Esta admissibilidade de que são possíveis soluções alternativas, de que, em democracia, nada é incontestável e sem escolha, está a fazer a sua escola na Europa. E o trabalho de oposição à ortodoxia de Bruxelas feito pelos líderes socialistas e sociais-democratas é um contributo para fazer crescer correntes a favor do diálogo democrático. Sobretudo, quando esses líderes ocupam o poder governamental e têm um peso real na discussão europeia, tornando evidente a fragilidade das propostas feitas com base na tese de que não há alternativa, nem espaço para o diálogo democrático.

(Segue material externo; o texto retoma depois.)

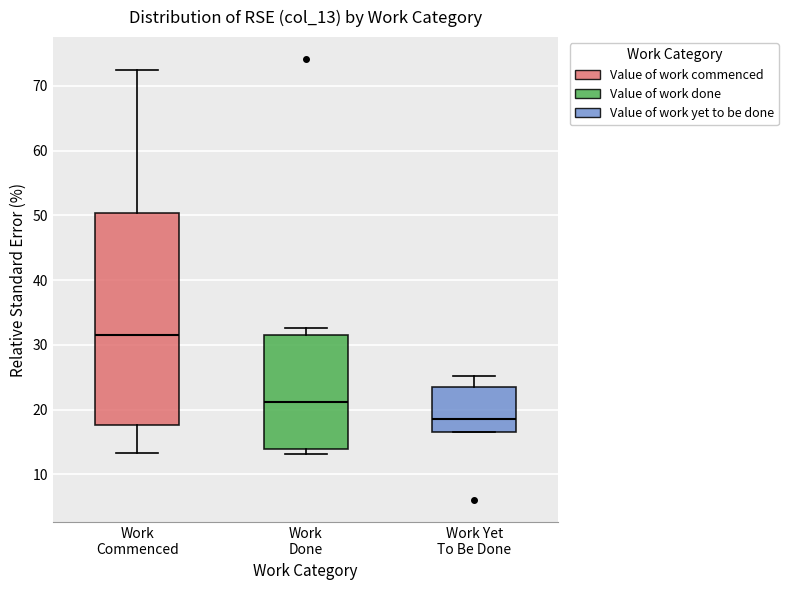

Where is the lower edge of the box for Work Yet To Be Done on the y-axis? The values are not printed on the chart, so give them approximately, as read against the axis.

17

Essa evolução é lenta, mas vai adquirindo novas faces de novos protagonistas. Um dos mais recentes é o Presidente da República, Marcelo Rebelo de Sousa, que no seu primeiro discurso do 25 de Abril fez questão de proclamar: “Felizmente, também, há, no nosso país, neste momento, dois caminhos muito bem definidos e diferenciados quanto à governação, ao modo de se atingir as metas nacionais. Diversos quanto ao papel do Estado na economia e na sociedade. Diversos quanto às prioridades para a criação de riqueza. Diversos quanto ao tempo e ao modo da redistribuição da riqueza. Diversos na filosofia e na prática política. Cada um desses caminhos é plural, mas querendo ser alternativo ao outro. Com lideranças e propostas próprias. Clarificação esta muito salutar e fecunda. A Democracia faz-se de pluralismo, de debate, de alternativa.”

É caso para dizer, bem-vindo à defesa da diversidade e da alternativa, senhor Presidente!